Marie Diouf has built a business from salt flats she saved up to buy, in a trade where most marsh owners are men.
Starting off as a harvester in Fatick, Senegal, she wondered why the women doing this job never got to keep the proceeds of their work.
"I was a salt harvester, which is what you see those women doing in the pond. I saw men harvesting salt and got to keep whatever they harvested. And I thought to myself, why men and not women?" she said.
Nicknamed the Salt Queen, she now employs between 10 and 20 men and women. Diouf said: "I felt this great push to create jobs, to help people who are poor and unemployed. The need to help others motivates me and pushes me to work harder.
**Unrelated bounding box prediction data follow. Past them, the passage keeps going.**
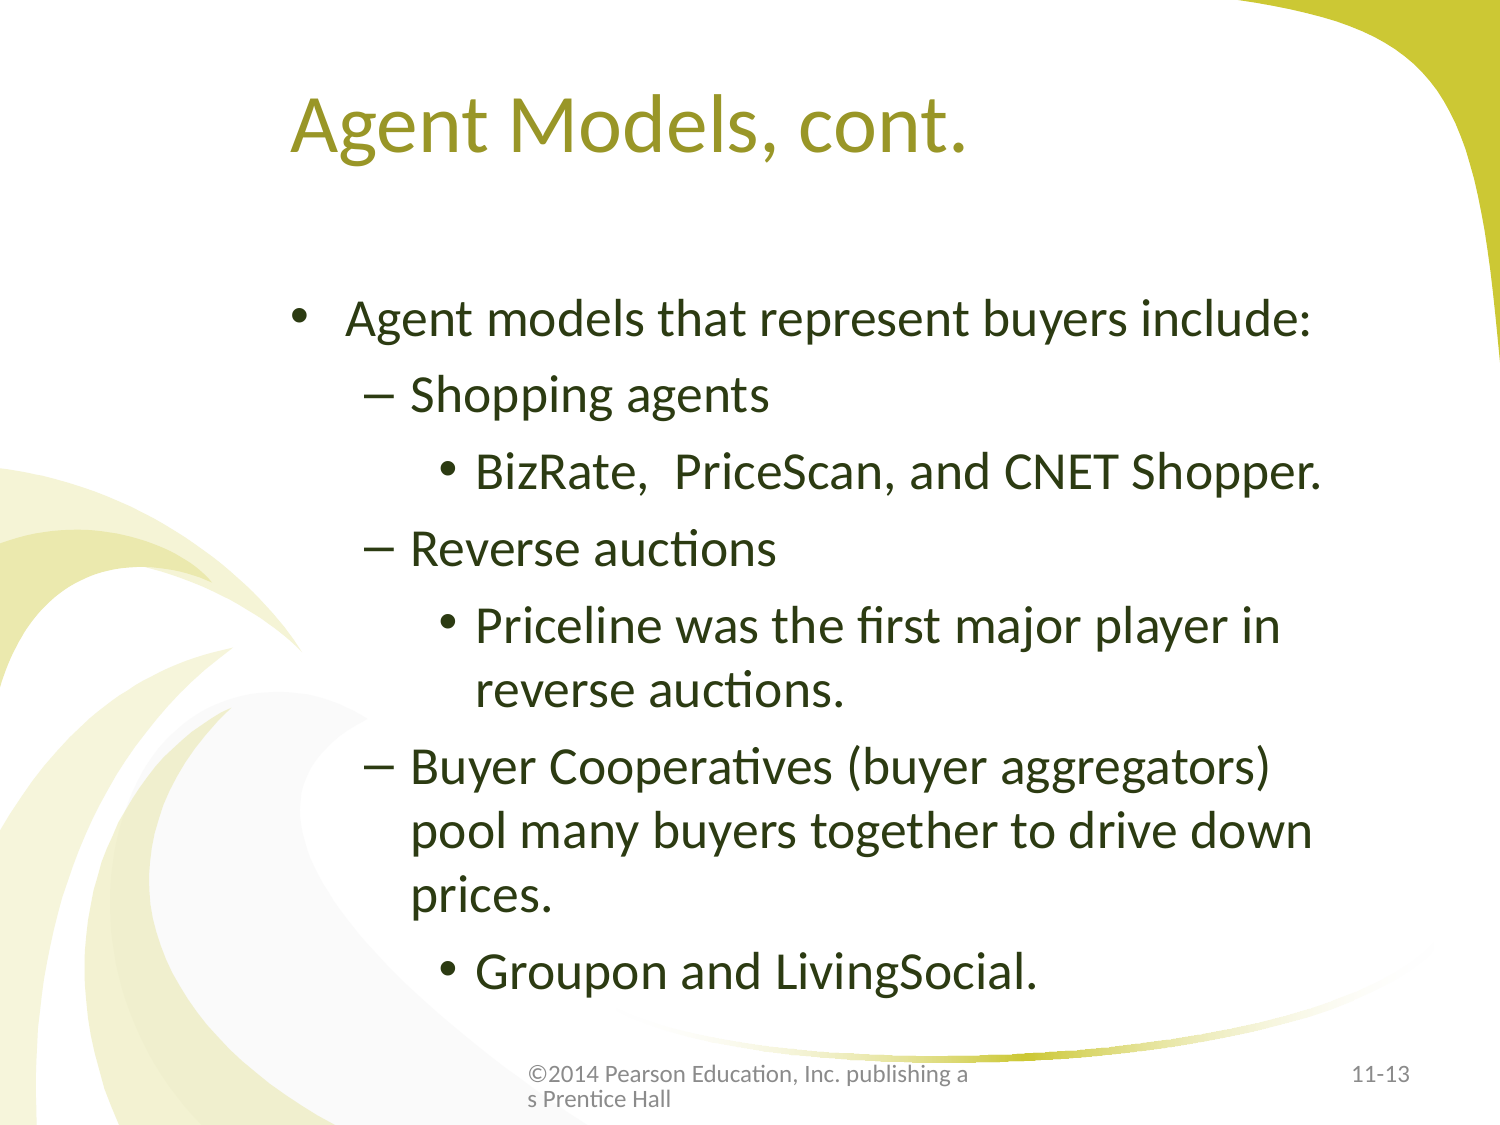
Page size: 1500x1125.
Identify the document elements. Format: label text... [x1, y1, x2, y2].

footer ©2014 Pearson Education, Inc. publishing as Prentice Hall [512, 1042, 988, 1103]
list Agent models that represent buyers include: Shopping agents BizRate, PriceScan, and CNET Shopper. Reverse auctions Priceline was the first major player in reverse auctions. Buyer Cooperatives (buyer aggregators) pool many buyers together to drive down prices. Groupon and LivingSocial. [275, 275, 1375, 1013]
title Agent Models, cont. [275, 37, 1438, 200]
slide_number 11-13 [1074, 1042, 1425, 1103]
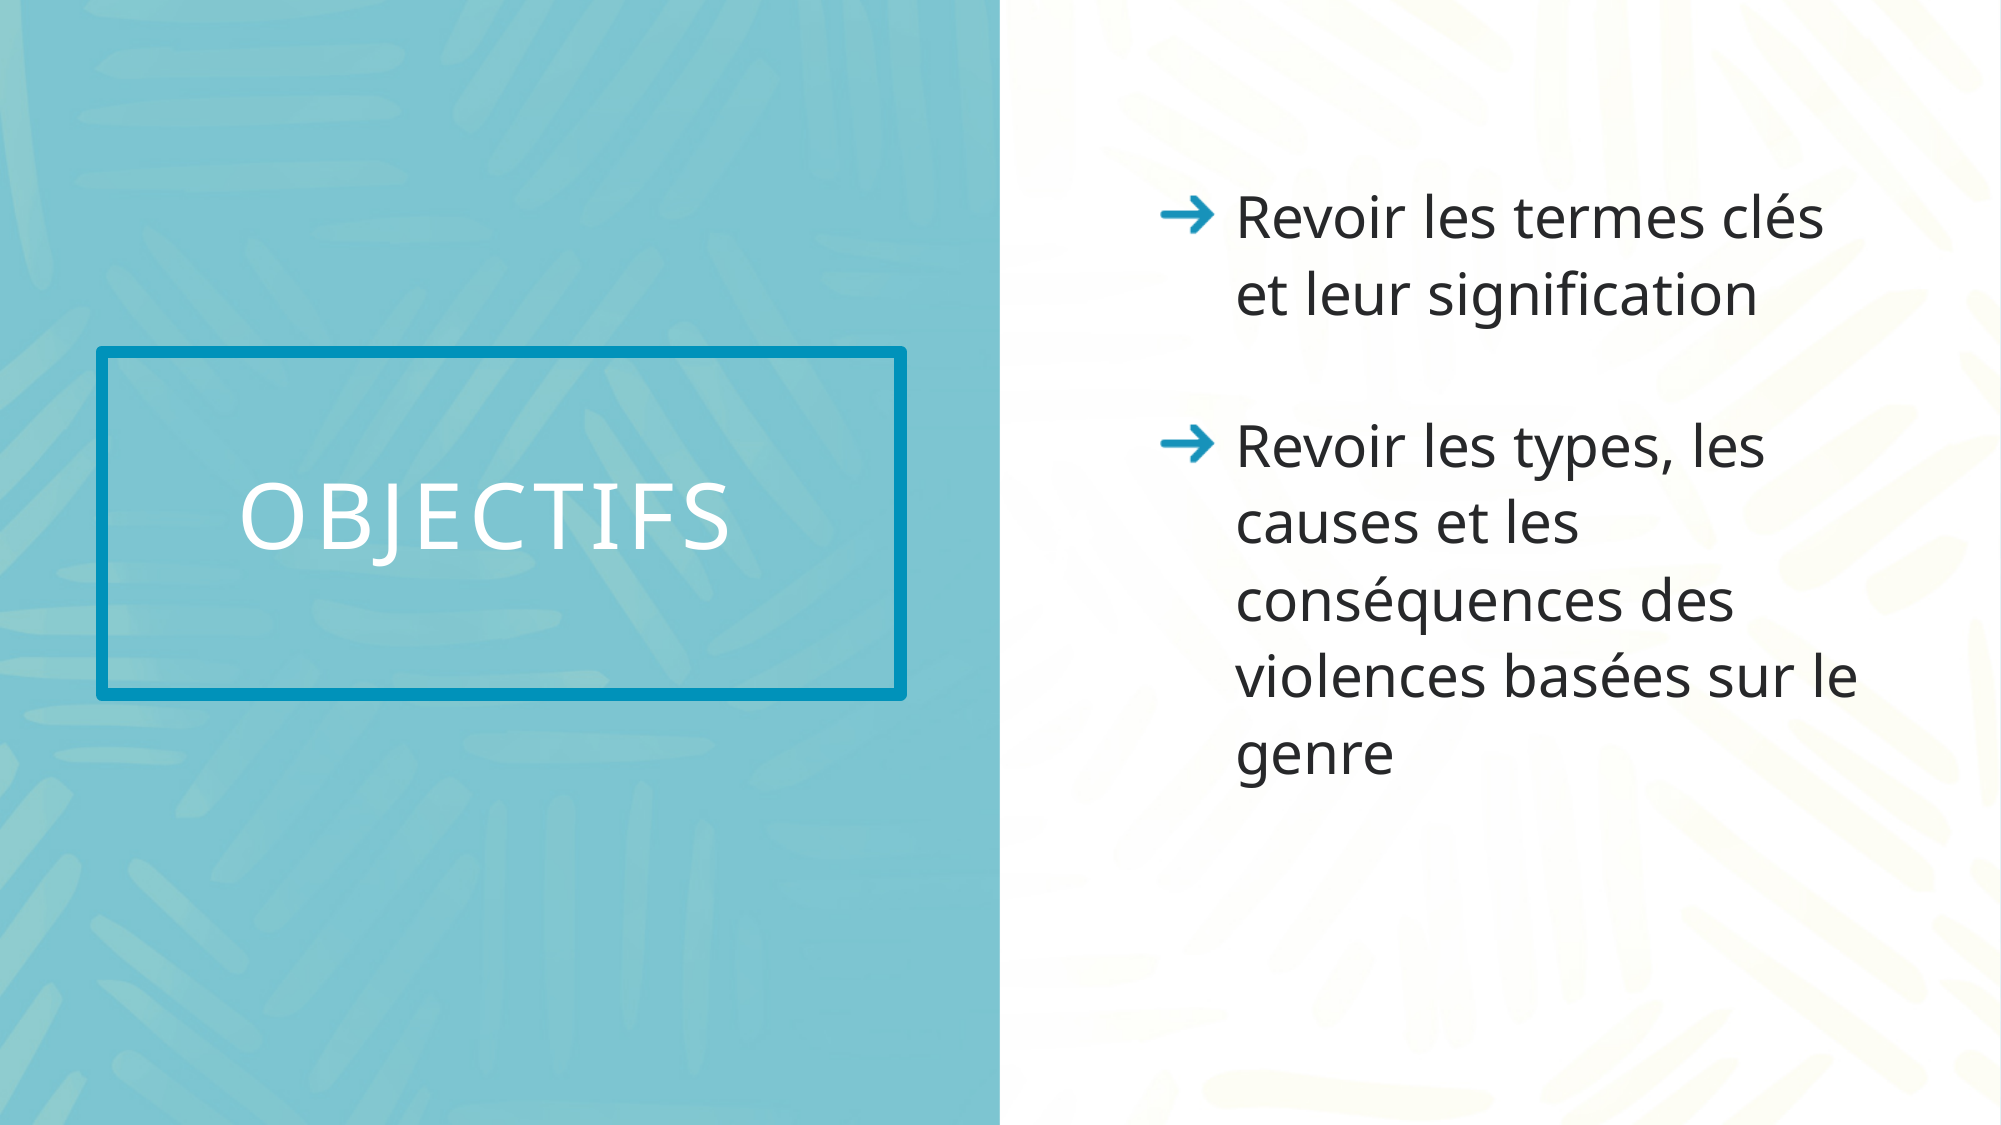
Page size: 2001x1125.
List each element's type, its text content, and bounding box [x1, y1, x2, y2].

title Objectifs [108, 396, 892, 651]
list Revoir les termes clés et leur signification Revoir les types, les causes et les conséquences des violences basées sur le genre [1152, 140, 1888, 971]
picture [0, 0, 2001, 1125]
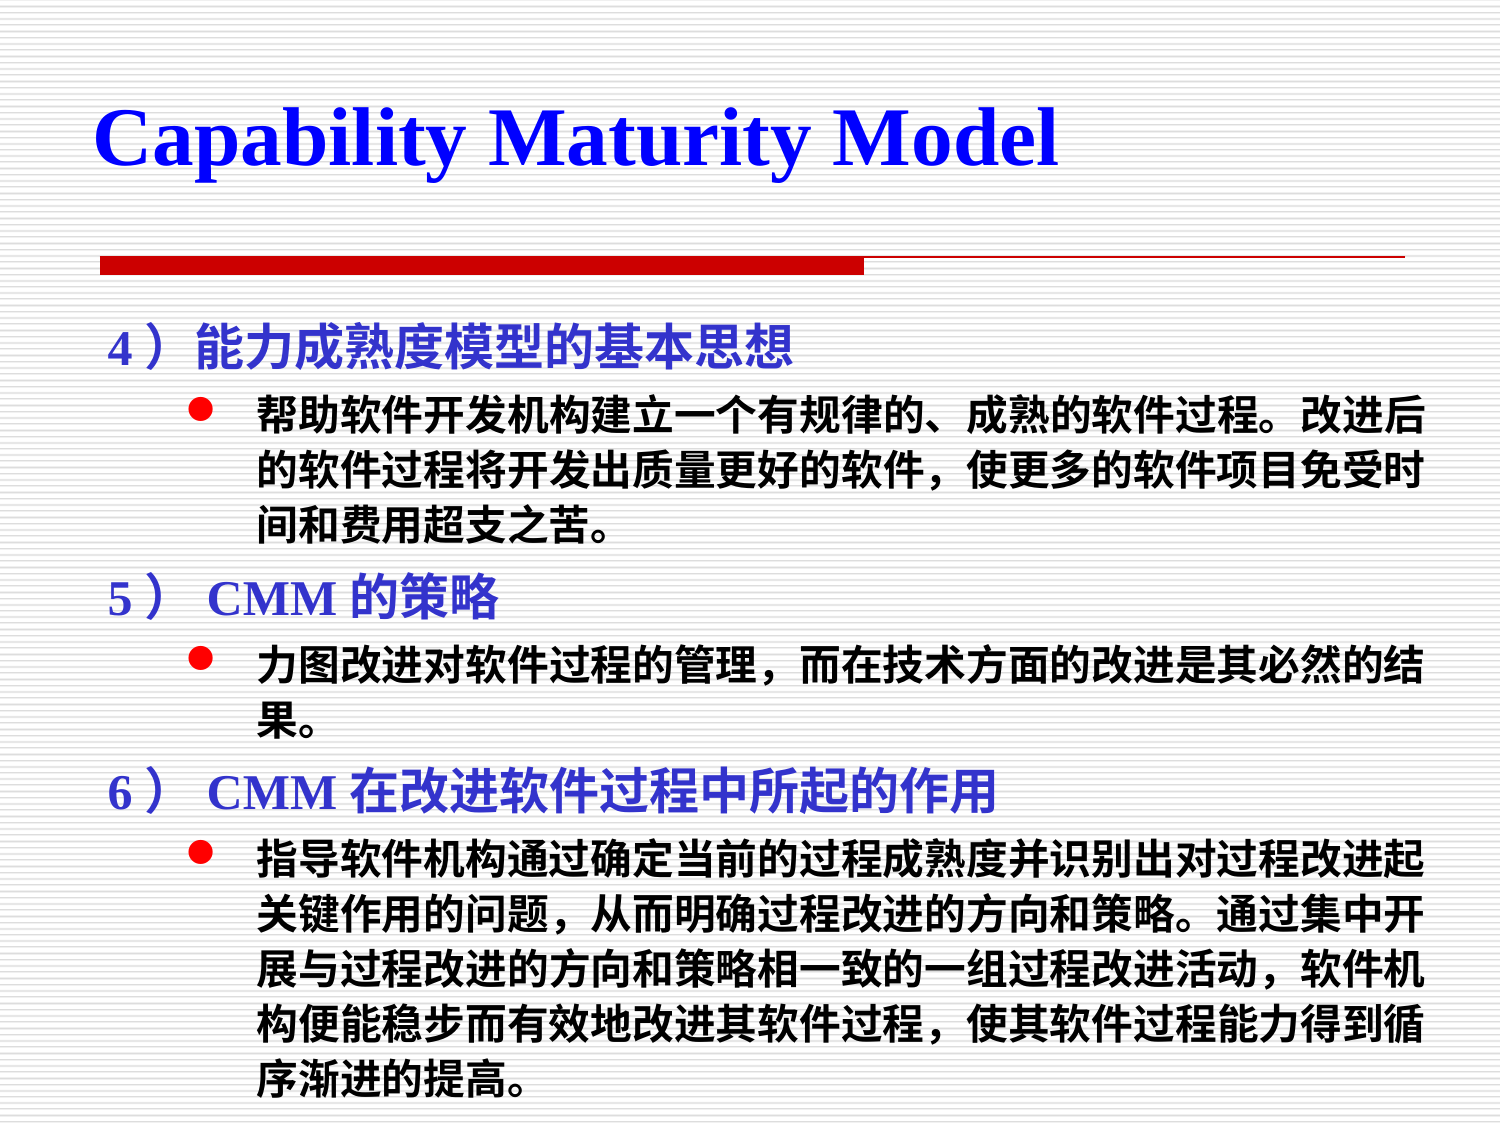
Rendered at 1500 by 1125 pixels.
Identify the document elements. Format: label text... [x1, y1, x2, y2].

text_box Capability Maturity Model [78, 38, 1391, 226]
picture [0, 0, 1500, 1125]
text_box 4）能力成熟度模型的基本思想 帮助软件开发机构建立一个有规律的、成熟的软件过程。改进后的软件过程将开发出质量更好的软件，使更多的软件项目免受时间和费用超支之苦。 5）CMM的策略 力图改进对软件过程的管理，而在技术方面的改进是其必然的结果。 6）CMM在改进软件过程中所起的作用 指导软件机构通过确定当前的过程成熟度并识别出对过程改进起关键作用的问题，从而明确过程改进的方向和策略。通过集中开展与过程改进的方向和策略相一致的一组过程改进活动，软件机构便能稳步而有效地改进其软件过程，使其软件过程能力得到循序渐进的提高。 [92, 302, 1481, 1125]
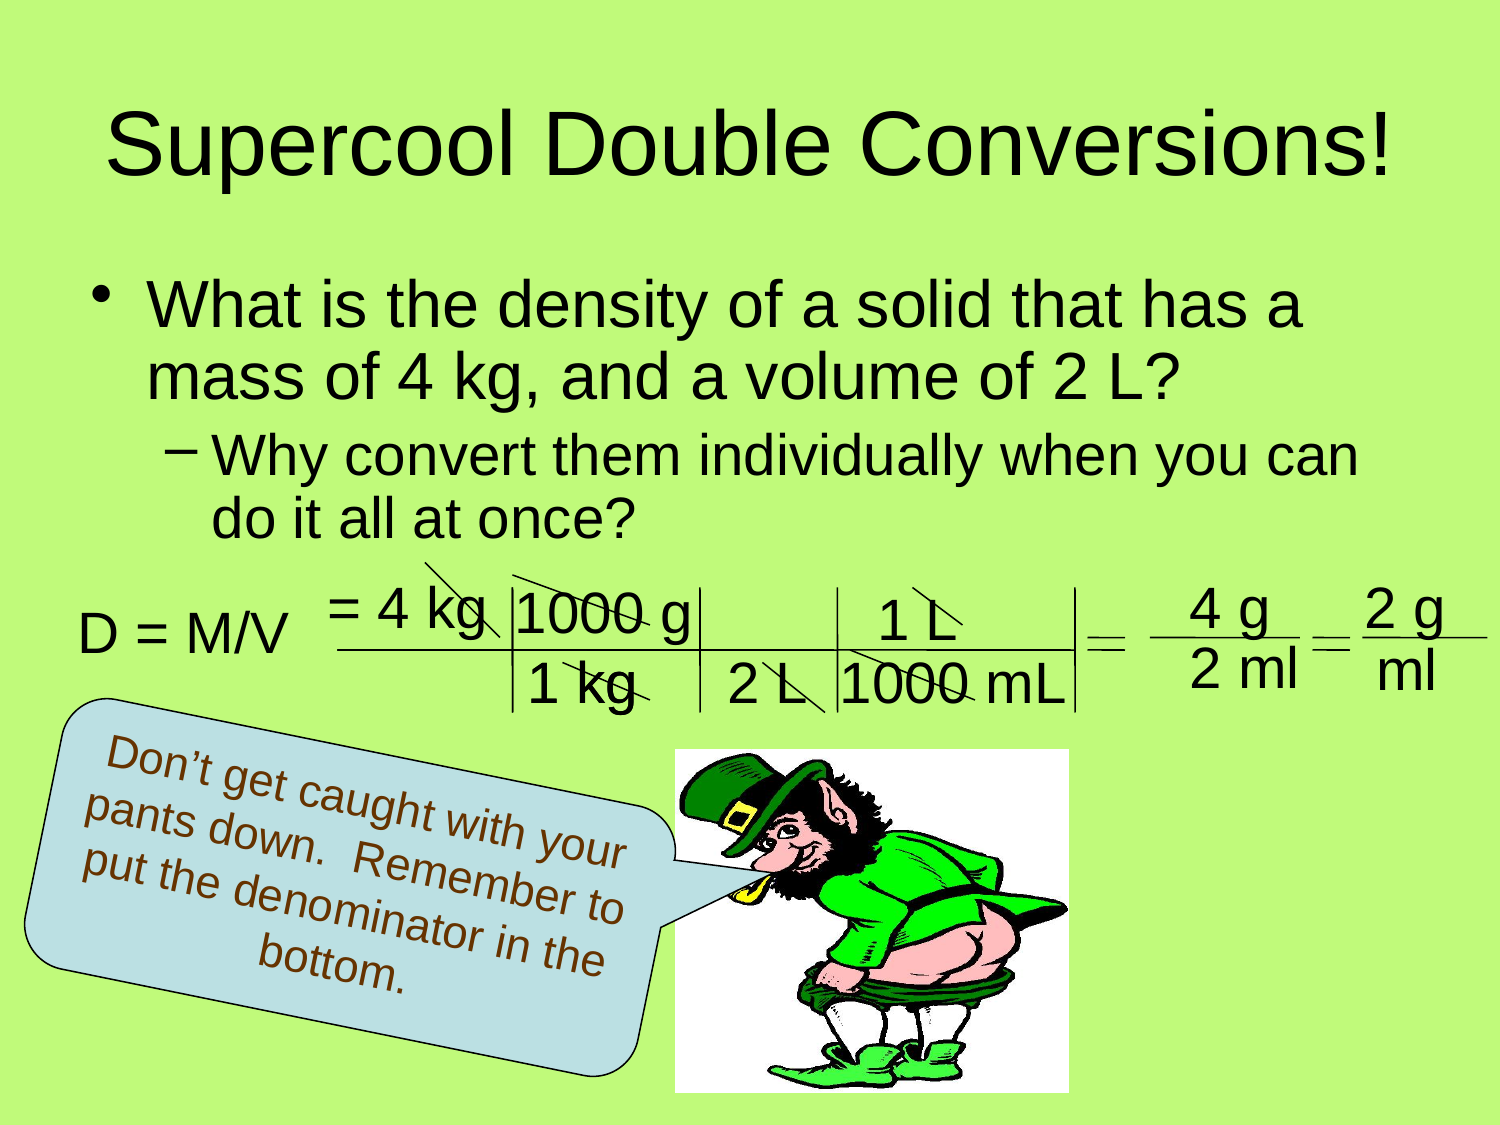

I want to grow the business, I want to create more jobs and modernise my company."
Furthermore, she has employed a simple process in her work that is improving the health of her community – she adds iodine to her salt, which helps brain development in young children.
Most locally produced salt lacks the chemical, but Canadian-based NGO Nutrition International trained Diouf on the process.
Although the Iodine Global Network (IGN) rates Senegal's iodine intake today as adequate, iodine deficiency is still a problem due to poor quality controls, especially amongst small producers who fail to iodize the salt effectively, despite a presidential decree that all salt produced in Senegal be iodized.
"After iodine began to be widely consumed in the village, I noticed that my work significantly improved, my salt was properly iodized. I can say that my children are healthier [and] my revenues have increased," Diouf said.
She added: "At the beginning, people thought, this woman will not succeed doing this. It's not a job for women, it's a job for men. I was courageous, I told myself that I was going to succeed, and I invested a lot, and you can see it through my work here in and in the village.
"I always had in mind that people did not think I could succeed, so I did everything I could to succeed."